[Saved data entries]
☆ ☆ ☆ ☆

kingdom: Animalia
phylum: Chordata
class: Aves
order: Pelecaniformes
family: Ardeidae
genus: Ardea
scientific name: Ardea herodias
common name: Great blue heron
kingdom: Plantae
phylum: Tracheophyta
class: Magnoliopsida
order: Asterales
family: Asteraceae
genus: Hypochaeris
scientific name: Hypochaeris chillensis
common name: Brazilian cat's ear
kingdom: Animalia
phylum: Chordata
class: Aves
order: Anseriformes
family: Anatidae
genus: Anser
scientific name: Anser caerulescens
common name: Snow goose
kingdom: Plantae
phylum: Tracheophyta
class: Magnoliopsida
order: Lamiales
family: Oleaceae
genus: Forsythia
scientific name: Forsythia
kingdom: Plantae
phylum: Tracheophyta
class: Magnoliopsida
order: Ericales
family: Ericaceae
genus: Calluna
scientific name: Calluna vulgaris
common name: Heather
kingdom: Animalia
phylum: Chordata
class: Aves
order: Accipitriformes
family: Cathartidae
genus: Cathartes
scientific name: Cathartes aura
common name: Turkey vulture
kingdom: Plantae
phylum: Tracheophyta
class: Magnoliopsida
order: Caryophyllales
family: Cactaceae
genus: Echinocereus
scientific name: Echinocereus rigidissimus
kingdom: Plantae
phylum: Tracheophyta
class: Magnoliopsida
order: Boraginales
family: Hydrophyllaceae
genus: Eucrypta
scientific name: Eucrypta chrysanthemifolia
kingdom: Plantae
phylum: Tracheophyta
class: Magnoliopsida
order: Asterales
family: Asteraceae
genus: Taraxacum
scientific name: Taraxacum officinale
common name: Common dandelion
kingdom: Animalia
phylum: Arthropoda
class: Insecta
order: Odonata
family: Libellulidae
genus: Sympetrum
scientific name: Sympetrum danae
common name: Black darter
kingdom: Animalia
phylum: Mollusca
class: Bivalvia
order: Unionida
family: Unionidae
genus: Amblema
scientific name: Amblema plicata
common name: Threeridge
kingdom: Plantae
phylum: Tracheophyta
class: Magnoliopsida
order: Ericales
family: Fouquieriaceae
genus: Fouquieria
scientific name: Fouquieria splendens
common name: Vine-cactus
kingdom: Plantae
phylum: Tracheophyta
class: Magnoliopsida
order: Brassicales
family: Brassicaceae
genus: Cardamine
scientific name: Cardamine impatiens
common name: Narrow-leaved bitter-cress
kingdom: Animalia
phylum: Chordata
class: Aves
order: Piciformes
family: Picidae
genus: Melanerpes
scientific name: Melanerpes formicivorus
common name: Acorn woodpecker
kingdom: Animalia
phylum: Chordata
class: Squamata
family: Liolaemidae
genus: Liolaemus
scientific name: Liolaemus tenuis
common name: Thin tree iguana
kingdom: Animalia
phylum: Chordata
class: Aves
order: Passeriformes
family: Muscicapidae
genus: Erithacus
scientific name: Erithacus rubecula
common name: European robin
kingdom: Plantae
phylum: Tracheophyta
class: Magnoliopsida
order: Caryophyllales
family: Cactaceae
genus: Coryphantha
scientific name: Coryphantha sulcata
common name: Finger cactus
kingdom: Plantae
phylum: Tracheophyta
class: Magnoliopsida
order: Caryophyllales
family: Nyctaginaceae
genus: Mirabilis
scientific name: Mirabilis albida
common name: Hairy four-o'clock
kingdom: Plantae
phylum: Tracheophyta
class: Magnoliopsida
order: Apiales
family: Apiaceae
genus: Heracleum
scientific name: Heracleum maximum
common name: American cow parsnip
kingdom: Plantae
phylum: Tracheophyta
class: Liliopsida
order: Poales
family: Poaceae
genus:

☆ ☆ ☆ ☆

#### What this task involves
Write out the listing again with "common name" swapped for "vernacular name" wherever it occurs, leaving everything else unchanged.

#### Written answer
kingdom: Animalia
phylum: Chordata
class: Aves
order: Pelecaniformes
family: Ardeidae
genus: Ardea
scientific name: Ardea herodias
vernacular name: Great blue heron
kingdom: Plantae
phylum: Tracheophyta
class: Magnoliopsida
order: Asterales
family: Asteraceae
genus: Hypochaeris
scientific name: Hypochaeris chillensis
vernacular name: Brazilian cat's ear
kingdom: Animalia
phylum: Chordata
class: Aves
order: Anseriformes
family: Anatidae
genus: Anser
scientific name: Anser caerulescens
vernacular name: Snow goose
kingdom: Plantae
phylum: Tracheophyta
class: Magnoliopsida
order: Lamiales
family: Oleaceae
genus: Forsythia
scientific name: Forsythia
kingdom: Plantae
phylum: Tracheophyta
class: Magnoliopsida
order: Ericales
family: Ericaceae
genus: Calluna
scientific name: Calluna vulgaris
vernacular name: Heather
kingdom: Animalia
phylum: Chordata
class: Aves
order: Accipitriformes
family: Cathartidae
genus: Cathartes
scientific name: Cathartes aura
vernacular name: Turkey vulture
kingdom: Plantae
phylum: Tracheophyta
class: Magnoliopsida
order: Caryophyllales
family: Cactaceae
genus: Echinocereus
scientific name: Echinocereus rigidissimus
kingdom: Plantae
phylum: Tracheophyta
class: Magnoliopsida
order: Boraginales
family: Hydrophyllaceae
genus: Eucrypta
scientific name: Eucrypta chrysanthemifolia
kingdom: Plantae
phylum: Tracheophyta
class: Magnoliopsida
order: Asterales
family: Asteraceae
genus: Taraxacum
scientific name: Taraxacum officinale
vernacular name: Common dandelion
kingdom: Animalia
phylum: Arthropoda
class: Insecta
order: Odonata
family: Libellulidae
genus: Sympetrum
scientific name: Sympetrum danae
vernacular name: Black darter
kingdom: Animalia
phylum: Mollusca
class: Bivalvia
order: Unionida
family: Unionidae
genus: Amblema
scientific name: Amblema plicata
vernacular name: Threeridge
kingdom: Plantae
phylum: Tracheophyta
class: Magnoliopsida
order: Ericales
family: Fouquieriaceae
genus: Fouquieria
scientific name: Fouquieria splendens
vernacular name: Vine-cactus
kingdom: Plantae
phylum: Tracheophyta
class: Magnoliopsida
order: Brassicales
family: Brassicaceae
genus: Cardamine
scientific name: Cardamine impatiens
vernacular name: Narrow-leaved bitter-cress
kingdom: Animalia
phylum: Chordata
class: Aves
order: Piciformes
family: Picidae
genus: Melanerpes
scientific name: Melanerpes formicivorus
vernacular name: Acorn woodpecker
kingdom: Animalia
phylum: Chordata
class: Squamata
family: Liolaemidae
genus: Liolaemus
scientific name: Liolaemus tenuis
vernacular name: Thin tree iguana
kingdom: Animalia
phylum: Chordata
class: Aves
order: Passeriformes
family: Muscicapidae
genus: Erithacus
scientific name: Erithacus rubecula
vernacular name: European robin
kingdom: Plantae
phylum: Tracheophyta
class: Magnoliopsida
order: Caryophyllales
family: Cactaceae
genus: Coryphantha
scientific name: Coryphantha sulcata
vernacular name: Finger cactus
kingdom: Plantae
phylum: Tracheophyta
class: Magnoliopsida
order: Caryophyllales
family: Nyctaginaceae
genus: Mirabilis
scientific name: Mirabilis albida
vernacular name: Hairy four-o'clock
kingdom: Plantae
phylum: Tracheophyta
class: Magnoliopsida
order: Apiales
family: Apiaceae
genus: Heracleum
scientific name: Heracleum maximum
vernacular name: American cow parsnip
kingdom: Plantae
phylum: Tracheophyta
class: Liliopsida
order: Poales
family: Poaceae
genus:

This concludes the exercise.